Mais il n’y avait personne. Les hurlements de Dago se turent. Un profond silence régnait dans toute la maison. François descendit un étage et arriva devant la chambre où dormaient ses amis. Là, il s’arrêta. Fallait-il continuer à explorer ?
Il décida de le faire. M. Bertaud devait être endormi, du moins l’espérait-il. Il songea que le bossu — dit La Bosse — et Margot devaient être couchés, eux aussi.
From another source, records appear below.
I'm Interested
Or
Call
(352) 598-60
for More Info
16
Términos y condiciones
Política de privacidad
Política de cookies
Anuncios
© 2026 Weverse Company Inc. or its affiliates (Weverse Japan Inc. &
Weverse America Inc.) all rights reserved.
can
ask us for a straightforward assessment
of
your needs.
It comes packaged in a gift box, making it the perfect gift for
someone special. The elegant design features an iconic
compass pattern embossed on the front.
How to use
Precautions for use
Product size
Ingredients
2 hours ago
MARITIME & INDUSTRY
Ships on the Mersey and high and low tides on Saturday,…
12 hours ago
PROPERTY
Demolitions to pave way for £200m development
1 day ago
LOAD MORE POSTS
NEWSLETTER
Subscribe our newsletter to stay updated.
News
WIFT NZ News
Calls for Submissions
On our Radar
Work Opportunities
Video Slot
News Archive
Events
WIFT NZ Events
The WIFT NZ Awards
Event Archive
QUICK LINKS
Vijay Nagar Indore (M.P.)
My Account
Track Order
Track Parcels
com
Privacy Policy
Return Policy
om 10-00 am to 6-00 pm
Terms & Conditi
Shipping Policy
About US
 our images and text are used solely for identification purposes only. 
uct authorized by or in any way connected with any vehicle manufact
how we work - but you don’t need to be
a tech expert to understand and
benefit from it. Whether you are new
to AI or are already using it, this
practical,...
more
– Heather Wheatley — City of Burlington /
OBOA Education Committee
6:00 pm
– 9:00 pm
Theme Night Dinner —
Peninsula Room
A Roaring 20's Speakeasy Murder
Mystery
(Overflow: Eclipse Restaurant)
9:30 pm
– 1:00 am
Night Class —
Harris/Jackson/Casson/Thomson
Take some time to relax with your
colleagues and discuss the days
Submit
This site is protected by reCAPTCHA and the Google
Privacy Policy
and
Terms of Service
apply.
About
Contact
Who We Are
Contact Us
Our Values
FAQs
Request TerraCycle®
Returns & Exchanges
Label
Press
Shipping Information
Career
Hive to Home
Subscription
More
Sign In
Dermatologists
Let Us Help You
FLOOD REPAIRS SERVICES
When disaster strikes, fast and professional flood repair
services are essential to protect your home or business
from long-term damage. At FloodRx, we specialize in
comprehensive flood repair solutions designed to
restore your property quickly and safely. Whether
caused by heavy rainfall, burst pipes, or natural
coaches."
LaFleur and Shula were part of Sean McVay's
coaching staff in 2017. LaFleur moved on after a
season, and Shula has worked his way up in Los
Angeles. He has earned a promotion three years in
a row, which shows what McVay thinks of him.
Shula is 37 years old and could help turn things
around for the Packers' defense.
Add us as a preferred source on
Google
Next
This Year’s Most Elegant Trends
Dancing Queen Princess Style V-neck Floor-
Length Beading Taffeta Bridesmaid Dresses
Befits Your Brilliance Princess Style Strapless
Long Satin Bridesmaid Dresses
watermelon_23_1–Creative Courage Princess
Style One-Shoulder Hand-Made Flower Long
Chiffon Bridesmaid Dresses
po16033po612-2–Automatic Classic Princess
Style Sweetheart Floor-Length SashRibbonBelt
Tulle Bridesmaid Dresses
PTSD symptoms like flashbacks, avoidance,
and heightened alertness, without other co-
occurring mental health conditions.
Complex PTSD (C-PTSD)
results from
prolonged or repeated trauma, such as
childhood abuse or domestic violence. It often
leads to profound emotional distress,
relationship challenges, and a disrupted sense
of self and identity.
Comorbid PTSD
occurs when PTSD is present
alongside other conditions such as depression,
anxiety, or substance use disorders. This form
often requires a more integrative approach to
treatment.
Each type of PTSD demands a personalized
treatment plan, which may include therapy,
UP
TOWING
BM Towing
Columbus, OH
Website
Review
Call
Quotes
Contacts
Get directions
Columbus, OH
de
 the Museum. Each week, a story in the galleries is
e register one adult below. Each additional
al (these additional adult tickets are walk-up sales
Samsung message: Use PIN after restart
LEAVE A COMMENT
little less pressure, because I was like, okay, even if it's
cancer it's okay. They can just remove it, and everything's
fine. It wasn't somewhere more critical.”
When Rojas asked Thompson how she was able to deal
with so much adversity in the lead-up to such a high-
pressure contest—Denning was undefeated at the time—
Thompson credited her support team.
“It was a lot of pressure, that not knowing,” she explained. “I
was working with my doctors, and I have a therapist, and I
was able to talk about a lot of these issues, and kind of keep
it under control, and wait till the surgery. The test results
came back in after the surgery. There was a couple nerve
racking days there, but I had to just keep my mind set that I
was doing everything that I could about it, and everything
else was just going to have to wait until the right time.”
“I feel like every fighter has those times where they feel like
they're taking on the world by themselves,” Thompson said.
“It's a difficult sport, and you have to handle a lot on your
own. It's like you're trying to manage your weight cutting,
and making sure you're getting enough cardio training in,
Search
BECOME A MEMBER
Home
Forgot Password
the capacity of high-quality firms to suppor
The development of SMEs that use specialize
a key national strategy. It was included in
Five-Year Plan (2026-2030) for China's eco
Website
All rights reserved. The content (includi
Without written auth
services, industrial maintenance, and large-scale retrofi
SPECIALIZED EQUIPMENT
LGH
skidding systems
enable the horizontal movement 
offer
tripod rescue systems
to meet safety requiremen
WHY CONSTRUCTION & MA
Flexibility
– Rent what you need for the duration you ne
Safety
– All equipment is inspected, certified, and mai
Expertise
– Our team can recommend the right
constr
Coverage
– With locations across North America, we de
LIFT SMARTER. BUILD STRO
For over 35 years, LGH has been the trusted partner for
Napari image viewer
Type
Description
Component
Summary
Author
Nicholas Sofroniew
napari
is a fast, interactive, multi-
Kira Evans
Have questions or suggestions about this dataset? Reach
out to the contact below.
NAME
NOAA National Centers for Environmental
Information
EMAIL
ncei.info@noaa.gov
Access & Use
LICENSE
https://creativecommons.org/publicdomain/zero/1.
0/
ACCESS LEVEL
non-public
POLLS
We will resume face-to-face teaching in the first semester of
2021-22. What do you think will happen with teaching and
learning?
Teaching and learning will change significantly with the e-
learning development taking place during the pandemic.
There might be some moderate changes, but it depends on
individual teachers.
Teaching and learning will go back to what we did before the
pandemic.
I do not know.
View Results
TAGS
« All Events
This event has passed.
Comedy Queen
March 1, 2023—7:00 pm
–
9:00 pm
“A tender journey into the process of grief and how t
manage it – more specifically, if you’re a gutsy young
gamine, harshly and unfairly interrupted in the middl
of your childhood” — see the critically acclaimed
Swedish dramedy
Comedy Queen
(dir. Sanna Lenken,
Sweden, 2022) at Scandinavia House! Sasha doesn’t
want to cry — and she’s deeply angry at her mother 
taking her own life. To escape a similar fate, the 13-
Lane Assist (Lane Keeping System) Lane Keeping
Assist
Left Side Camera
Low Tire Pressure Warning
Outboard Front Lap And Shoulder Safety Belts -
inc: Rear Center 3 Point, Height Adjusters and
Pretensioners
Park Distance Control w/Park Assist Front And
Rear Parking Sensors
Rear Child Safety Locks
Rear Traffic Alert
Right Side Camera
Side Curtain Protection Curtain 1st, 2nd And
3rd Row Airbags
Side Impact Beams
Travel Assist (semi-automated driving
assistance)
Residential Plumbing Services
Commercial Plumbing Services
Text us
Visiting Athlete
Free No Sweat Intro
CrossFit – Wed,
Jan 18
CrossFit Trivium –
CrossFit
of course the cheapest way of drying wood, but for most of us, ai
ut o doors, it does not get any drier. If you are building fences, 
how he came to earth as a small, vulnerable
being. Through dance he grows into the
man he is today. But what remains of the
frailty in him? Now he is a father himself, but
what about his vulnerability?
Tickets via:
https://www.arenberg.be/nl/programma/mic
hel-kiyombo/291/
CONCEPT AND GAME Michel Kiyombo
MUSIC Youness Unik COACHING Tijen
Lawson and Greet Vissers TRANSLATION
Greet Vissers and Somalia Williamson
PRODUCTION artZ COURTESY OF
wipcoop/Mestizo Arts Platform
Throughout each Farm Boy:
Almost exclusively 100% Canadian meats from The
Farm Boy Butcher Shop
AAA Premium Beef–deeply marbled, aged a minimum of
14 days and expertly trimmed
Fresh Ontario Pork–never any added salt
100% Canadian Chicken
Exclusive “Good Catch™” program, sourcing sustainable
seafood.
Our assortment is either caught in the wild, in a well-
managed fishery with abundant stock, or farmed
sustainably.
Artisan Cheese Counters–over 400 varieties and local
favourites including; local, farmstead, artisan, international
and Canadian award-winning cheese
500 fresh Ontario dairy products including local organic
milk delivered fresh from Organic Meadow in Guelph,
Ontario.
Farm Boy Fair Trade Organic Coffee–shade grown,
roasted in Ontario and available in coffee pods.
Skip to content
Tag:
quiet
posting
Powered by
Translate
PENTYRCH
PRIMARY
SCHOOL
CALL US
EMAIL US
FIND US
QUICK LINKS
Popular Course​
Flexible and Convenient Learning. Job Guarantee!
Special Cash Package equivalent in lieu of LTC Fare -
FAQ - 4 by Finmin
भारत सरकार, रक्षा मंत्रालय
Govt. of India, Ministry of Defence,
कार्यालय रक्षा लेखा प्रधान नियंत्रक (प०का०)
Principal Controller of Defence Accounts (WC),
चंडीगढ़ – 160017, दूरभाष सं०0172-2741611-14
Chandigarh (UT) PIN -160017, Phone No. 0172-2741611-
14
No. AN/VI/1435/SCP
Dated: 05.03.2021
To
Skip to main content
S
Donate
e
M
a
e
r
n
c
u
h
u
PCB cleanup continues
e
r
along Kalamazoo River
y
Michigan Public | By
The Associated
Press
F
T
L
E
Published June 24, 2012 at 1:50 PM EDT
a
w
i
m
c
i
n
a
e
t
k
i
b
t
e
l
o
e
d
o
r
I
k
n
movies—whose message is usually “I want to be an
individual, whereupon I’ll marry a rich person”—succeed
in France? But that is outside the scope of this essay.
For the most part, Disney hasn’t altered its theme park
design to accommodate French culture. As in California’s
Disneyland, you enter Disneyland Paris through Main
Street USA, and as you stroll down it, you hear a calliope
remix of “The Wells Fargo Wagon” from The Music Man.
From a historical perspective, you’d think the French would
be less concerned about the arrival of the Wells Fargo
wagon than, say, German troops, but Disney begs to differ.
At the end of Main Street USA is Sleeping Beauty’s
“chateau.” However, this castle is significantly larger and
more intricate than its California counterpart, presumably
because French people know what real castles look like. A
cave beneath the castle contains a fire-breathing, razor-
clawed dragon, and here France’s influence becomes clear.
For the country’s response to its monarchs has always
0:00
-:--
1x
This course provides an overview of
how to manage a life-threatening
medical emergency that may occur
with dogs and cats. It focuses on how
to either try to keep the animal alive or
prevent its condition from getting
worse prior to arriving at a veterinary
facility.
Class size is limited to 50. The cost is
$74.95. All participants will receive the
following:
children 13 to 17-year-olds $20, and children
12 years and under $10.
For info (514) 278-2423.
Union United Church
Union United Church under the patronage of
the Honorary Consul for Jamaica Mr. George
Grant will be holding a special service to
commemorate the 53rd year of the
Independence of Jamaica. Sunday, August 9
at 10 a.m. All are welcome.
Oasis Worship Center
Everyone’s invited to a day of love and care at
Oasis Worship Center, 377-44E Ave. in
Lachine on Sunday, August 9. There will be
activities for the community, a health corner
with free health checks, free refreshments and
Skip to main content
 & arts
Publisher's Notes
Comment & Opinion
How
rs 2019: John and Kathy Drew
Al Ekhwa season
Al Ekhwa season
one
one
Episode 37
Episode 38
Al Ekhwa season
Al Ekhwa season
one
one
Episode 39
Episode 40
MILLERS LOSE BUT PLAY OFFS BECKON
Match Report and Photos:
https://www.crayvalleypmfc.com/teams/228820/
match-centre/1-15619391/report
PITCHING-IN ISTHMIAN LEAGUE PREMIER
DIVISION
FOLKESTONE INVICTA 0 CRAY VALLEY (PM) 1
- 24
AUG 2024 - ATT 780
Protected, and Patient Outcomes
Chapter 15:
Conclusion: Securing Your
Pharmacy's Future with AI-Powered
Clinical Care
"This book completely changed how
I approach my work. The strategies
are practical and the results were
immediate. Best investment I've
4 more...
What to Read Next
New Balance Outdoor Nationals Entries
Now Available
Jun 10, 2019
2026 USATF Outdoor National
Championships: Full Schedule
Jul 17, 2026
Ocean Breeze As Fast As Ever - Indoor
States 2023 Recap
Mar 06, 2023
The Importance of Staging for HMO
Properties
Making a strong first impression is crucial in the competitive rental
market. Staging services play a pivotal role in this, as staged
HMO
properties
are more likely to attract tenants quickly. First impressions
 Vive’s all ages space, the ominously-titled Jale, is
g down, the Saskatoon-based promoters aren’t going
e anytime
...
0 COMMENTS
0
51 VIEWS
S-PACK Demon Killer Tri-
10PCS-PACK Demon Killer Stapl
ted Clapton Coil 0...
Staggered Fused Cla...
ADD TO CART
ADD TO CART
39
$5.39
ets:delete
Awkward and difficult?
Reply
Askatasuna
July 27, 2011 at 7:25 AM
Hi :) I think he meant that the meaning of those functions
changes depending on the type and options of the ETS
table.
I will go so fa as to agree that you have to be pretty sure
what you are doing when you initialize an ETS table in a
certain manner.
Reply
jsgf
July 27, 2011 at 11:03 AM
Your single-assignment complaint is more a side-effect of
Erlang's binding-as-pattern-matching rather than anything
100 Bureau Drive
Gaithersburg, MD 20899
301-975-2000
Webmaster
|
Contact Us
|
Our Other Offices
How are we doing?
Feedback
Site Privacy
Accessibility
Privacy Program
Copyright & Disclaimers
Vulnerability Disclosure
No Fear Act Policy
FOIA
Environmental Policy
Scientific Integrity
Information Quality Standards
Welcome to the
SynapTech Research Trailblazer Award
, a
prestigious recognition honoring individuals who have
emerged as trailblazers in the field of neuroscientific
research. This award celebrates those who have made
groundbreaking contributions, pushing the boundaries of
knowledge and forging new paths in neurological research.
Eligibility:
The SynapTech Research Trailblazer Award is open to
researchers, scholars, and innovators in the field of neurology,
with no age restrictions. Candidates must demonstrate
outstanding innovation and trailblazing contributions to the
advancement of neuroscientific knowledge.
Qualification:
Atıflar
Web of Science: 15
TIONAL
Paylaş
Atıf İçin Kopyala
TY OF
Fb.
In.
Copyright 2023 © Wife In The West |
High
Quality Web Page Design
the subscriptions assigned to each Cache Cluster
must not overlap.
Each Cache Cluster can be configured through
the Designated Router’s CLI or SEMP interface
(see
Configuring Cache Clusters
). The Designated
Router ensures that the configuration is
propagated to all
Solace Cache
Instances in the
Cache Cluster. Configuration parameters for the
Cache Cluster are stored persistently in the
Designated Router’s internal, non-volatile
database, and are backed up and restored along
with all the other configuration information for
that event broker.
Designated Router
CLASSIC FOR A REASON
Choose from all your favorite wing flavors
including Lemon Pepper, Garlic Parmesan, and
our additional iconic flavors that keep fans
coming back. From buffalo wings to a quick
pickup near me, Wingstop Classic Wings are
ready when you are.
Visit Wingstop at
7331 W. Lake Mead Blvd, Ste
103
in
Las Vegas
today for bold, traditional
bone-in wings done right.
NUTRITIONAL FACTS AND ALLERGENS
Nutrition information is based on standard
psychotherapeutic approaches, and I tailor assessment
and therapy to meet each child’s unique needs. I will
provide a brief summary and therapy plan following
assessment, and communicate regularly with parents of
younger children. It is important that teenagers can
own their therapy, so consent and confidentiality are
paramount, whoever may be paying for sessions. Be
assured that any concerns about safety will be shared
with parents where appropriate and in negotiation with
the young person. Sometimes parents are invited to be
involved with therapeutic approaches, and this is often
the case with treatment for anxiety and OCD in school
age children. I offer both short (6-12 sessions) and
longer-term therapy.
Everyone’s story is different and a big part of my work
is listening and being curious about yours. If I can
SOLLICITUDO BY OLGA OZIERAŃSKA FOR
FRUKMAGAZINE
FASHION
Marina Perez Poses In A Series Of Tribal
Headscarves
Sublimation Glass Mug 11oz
Il se demanda où pouvait être l’autre homme, celui qui avait amené Mick à la taverne de la Chouette. Peut-être était-il reparti dans la voiture noire ?
François descendit au rez-de-chaussée. Une idée lui était venue à l’esprit. Ne pourrait-il pas ouvrir la porte d’entrée, aider les autres à descendre de la chambre, puis leur faire quitter la maison ? Lui-même devait rester, il ne pouvait pas laisser Mick tout seul.
Il abandonna ce projet. « Non, se dit-il. D’abord Claude et Annie refuseraient de partir sans moi... et même si elles allaient jusqu’au portail, comment l’ouvriraient-elles ? C’est un mécanisme fonctionnant de l’intérieur de la maison qui l’ouvre. »
Il décida d’aller visiter les pièces du rez-de-chaussée. Il explora d’abord la cuisine. Le feu était presque éteint. Le clair de lune, passant à travers les rideaux, éclairait la pièce silencieuse. Margot et La Bosse étaient évidemment montés dans leurs chambres.
La cuisine n’offrait rien d’intéressant. François alla visiter la pièce qui lui faisait face. C’était une salle à manger, avec une longue table vernie, des chandeliers posés sur une cheminée où se voyaient encore les restes d’un feu de bois. Rien d’intéressant là non plus.
Le jeune garçon pénétra dans une troisième pièce. Etait-ce un atelier ? On y voyait un grand bureau, un poste de radio et, scellé dans le mur, un support sur lequel était posé un instrument bizarre, muni d’une espèce de volant. François se demanda si c’était là le mécanisme actionnant le portail. Oui, c’était ça ! Il y avait une petite pancarte qui disait : Grille de gauche. Grille de droite.
« C’est donc bien le système qui ouvre et referme le portail, se dit François. Si seulement je pouvais faire sortir Mick de son grenier, nous pourrions tous nous enfuir à présent ! »
Il se mit à faire tourner le volant.